_Collection entries_.
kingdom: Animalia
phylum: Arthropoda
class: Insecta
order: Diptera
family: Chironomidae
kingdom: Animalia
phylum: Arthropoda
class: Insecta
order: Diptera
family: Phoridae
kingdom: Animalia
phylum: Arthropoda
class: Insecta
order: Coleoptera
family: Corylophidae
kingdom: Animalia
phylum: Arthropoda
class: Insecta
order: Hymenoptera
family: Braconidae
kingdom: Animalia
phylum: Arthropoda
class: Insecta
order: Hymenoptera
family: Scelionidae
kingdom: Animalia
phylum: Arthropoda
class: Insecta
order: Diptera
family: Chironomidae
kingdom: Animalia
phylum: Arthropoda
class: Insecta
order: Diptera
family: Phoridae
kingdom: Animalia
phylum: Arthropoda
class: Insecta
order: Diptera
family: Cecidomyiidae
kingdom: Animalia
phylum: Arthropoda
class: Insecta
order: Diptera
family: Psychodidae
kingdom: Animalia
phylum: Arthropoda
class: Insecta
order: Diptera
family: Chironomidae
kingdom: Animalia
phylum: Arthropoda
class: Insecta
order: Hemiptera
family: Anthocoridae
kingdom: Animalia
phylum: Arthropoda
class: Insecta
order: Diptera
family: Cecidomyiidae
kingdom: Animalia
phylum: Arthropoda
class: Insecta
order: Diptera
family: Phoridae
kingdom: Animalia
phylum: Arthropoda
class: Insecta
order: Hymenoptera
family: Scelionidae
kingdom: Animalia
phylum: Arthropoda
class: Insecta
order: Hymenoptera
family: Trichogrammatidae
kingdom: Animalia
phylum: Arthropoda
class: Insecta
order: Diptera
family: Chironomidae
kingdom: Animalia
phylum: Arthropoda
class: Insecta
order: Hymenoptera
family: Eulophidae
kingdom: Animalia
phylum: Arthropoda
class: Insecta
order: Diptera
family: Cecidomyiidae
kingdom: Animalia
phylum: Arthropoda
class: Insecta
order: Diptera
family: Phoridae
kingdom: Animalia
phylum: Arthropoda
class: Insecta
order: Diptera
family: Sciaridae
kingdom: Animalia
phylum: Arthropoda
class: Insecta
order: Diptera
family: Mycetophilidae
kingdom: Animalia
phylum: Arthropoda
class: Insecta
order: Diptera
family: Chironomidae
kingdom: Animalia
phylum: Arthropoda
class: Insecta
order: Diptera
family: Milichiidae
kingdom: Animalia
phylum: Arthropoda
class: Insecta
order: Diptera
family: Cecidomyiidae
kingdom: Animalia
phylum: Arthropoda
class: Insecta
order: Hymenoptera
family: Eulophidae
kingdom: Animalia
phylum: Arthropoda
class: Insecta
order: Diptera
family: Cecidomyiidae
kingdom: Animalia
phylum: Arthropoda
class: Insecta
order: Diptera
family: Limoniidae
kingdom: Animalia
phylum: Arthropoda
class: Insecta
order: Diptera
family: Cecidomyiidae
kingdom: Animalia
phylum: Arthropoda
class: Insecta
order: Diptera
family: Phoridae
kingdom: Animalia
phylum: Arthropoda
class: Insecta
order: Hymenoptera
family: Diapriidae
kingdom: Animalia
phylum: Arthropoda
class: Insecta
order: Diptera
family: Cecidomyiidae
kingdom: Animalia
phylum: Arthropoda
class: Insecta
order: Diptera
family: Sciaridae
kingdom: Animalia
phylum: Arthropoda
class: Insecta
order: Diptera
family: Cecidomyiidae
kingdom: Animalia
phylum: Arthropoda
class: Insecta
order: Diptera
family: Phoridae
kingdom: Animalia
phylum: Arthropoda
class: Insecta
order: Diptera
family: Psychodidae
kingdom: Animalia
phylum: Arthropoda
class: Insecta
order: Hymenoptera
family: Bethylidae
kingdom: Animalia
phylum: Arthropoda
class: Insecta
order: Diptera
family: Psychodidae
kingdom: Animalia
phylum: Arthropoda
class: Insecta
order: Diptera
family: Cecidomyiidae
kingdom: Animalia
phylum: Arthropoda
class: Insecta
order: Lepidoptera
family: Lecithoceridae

_Exercise requirements_. In the lines from the start of the records up to and including the line with "order: Coleoptera", change "phylum" to "division" and leave everything else as it is.

_Worked answer_.
kingdom: Animalia
division: Arthropoda
class: Insecta
order: Diptera
family: Chironomidae
kingdom: Animalia
division: Arthropoda
class: Insecta
order: Diptera
family: Phoridae
kingdom: Animalia
division: Arthropoda
class: Insecta
order: Coleoptera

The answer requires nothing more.